((
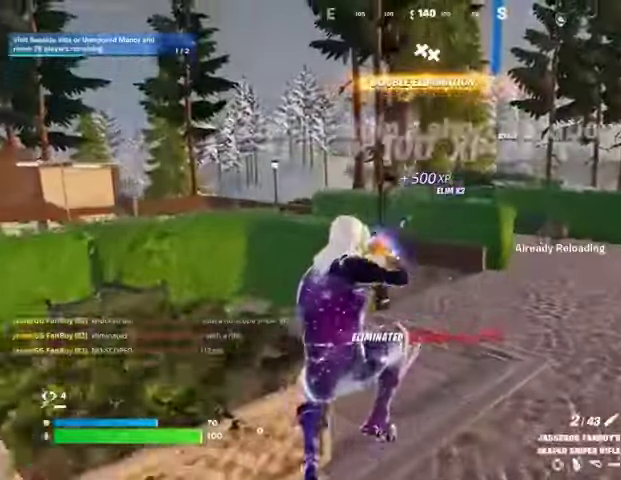
{"buttons": [], "left_stick": "right", "right_stick": "left", "events": [[100, "R3", "down"], [200, "R3", "up"], [200, "right_stick", "left"], [233, "left_stick", "up-right"], [400, "left_stick", "right"]]}
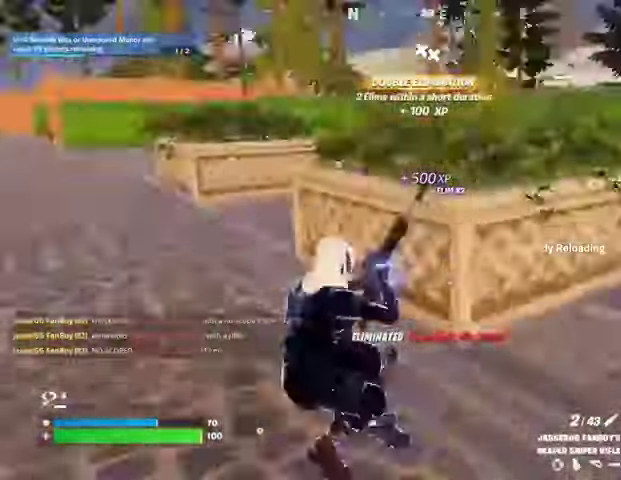
{"buttons": [], "left_stick": "up-right", "right_stick": "right", "events": [[33, "left_stick", "down-right"], [100, "right_stick", "center"], [200, "CROSS", "down"], [267, "CROSS", "up"], [367, "left_stick", "right"], [433, "right_stick", "right"], [500, "left_stick", "up-right"]]}
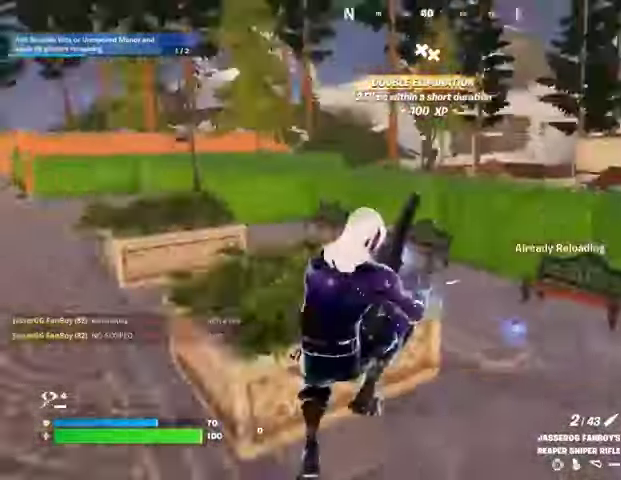
{"buttons": [], "left_stick": "up", "right_stick": "center", "events": [[167, "left_stick", "up"], [167, "right_stick", "center"]]}
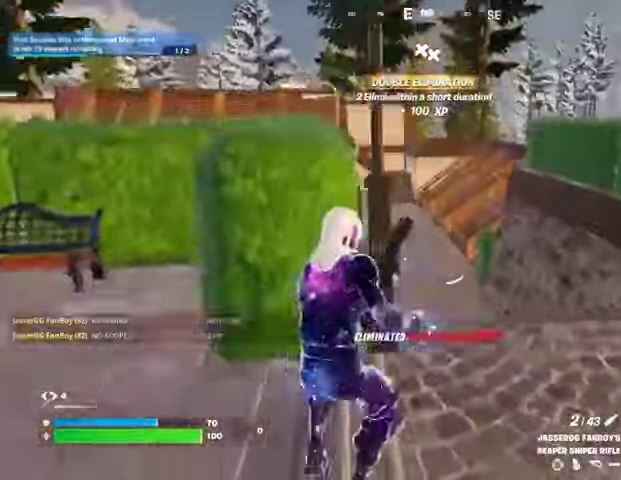
{"buttons": [], "left_stick": "up", "right_stick": "center", "events": [[33, "right_stick", "down"], [167, "right_stick", "center"]]}
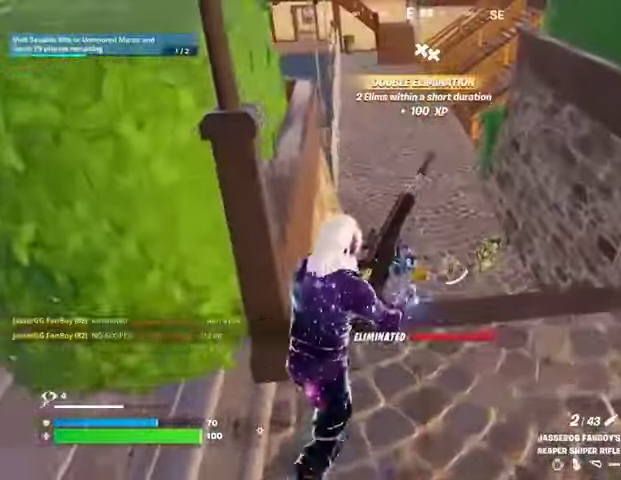
{"buttons": [], "left_stick": "up", "right_stick": "center", "events": []}
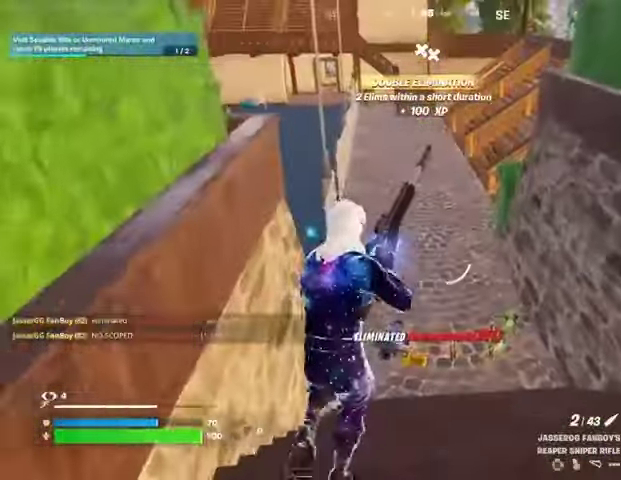
{"buttons": [], "left_stick": "up", "right_stick": "center", "events": [[200, "right_stick", "down"], [267, "right_stick", "center"]]}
))
Take every line above carrying "down" and return it.

{"buttons": [], "left_stick": "right", "right_stick": "left", "events": [[100, "R3", "down"], [200, "R3", "up"], [200, "right_stick", "left"], [233, "left_stick", "up-right"], [400, "left_stick", "right"]]}
{"buttons": [], "left_stick": "up-right", "right_stick": "right", "events": [[33, "left_stick", "down-right"], [100, "right_stick", "center"], [200, "CROSS", "down"], [267, "CROSS", "up"], [367, "left_stick", "right"], [433, "right_stick", "right"], [500, "left_stick", "up-right"]]}
{"buttons": [], "left_stick": "up", "right_stick": "center", "events": [[33, "right_stick", "down"], [167, "right_stick", "center"]]}
{"buttons": [], "left_stick": "up", "right_stick": "center", "events": [[200, "right_stick", "down"], [267, "right_stick", "center"]]}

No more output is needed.